Extracted records

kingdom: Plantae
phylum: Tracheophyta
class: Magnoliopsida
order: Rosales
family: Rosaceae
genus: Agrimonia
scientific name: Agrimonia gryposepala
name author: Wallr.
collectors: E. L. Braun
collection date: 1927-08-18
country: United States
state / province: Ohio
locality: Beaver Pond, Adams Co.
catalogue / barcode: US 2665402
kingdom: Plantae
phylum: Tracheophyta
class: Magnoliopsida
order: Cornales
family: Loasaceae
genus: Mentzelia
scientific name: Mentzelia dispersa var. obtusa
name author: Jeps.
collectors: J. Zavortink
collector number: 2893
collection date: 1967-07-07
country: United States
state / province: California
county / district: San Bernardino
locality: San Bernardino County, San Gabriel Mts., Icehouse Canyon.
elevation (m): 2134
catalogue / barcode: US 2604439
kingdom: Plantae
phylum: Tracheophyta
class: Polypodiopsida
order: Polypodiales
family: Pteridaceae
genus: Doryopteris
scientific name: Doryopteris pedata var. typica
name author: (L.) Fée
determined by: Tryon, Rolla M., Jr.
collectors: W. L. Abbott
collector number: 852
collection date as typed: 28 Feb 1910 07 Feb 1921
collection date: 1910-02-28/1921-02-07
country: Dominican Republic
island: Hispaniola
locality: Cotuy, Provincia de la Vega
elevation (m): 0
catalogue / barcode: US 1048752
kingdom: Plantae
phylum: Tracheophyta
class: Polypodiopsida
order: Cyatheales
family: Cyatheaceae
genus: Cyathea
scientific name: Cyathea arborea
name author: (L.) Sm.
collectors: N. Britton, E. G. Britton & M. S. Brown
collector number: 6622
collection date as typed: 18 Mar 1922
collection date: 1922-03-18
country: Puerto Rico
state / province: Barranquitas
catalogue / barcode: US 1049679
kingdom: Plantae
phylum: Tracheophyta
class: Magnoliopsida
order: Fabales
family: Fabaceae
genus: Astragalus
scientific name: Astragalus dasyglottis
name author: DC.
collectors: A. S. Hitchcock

REQUIRED WORK = Render all of the records above as a two-column CSV headed field and value, with one row per line of the records. Put each field in double quotes and replace any line breaks with spaces.

EXPECTED OUTPUT =
field,value
"kingdom:","Plantae"
"phylum:","Tracheophyta"
"class:","Magnoliopsida"
"order:","Rosales"
"family:","Rosaceae"
"genus:","Agrimonia"
"scientific name:","Agrimonia gryposepala"
"name author:","Wallr."
"collectors:","E. L. Braun"
"collection date:","1927-08-18"
"country:","United States"
"state / province:","Ohio"
"locality:","Beaver Pond, Adams Co."
"catalogue / barcode:","US 2665402"
"kingdom:","Plantae"
"phylum:","Tracheophyta"
"class:","Magnoliopsida"
"order:","Cornales"
"family:","Loasaceae"
"genus:","Mentzelia"
"scientific name:","Mentzelia dispersa var. obtusa"
"name author:","Jeps."
"collectors:","J. Zavortink"
"collector number:","2893"
"collection date:","1967-07-07"
"country:","United States"
"state / province:","California"
"county / district:","San Bernardino"
"locality:","San Bernardino County, San Gabriel Mts., Icehouse Canyon."
"elevation (m):","2134"
"catalogue / barcode:","US 2604439"
"kingdom:","Plantae"
"phylum:","Tracheophyta"
"class:","Polypodiopsida"
"order:","Polypodiales"
"family:","Pteridaceae"
"genus:","Doryopteris"
"scientific name:","Doryopteris pedata var. typica"
"name author:","(L.) Fée"
"determined by:","Tryon, Rolla M., Jr."
"collectors:","W. L. Abbott"
"collector number:","852"
"collection date as typed:","28 Feb 1910 07 Feb 1921"
"collection date:","1910-02-28/1921-02-07"
"country:","Dominican Republic"
"island:","Hispaniola"
"locality:","Cotuy, Provincia de la Vega"
"elevation (m):","0"
"catalogue / barcode:","US 1048752"
"kingdom:","Plantae"
"phylum:","Tracheophyta"
"class:","Polypodiopsida"
"order:","Cyatheales"
"family:","Cyatheaceae"
"genus:","Cyathea"
"scientific name:","Cyathea arborea"
"name author:","(L.) Sm."
"collectors:","N. Britton, E. G. Britton & M. S. Brown"
"collector number:","6622"
"collection date as typed:","18 Mar 1922"
"collection date:","1922-03-18"
"country:","Puerto Rico"
"state / province:","Barranquitas"
"catalogue / barcode:","US 1049679"
"kingdom:","Plantae"
"phylum:","Tracheophyta"
"class:","Magnoliopsida"
"order:","Fabales"
"family:","Fabaceae"
"genus:","Astragalus"
"scientific name:","Astragalus dasyglottis"
"name author:","DC."
"collectors:","A. S. Hitchcock"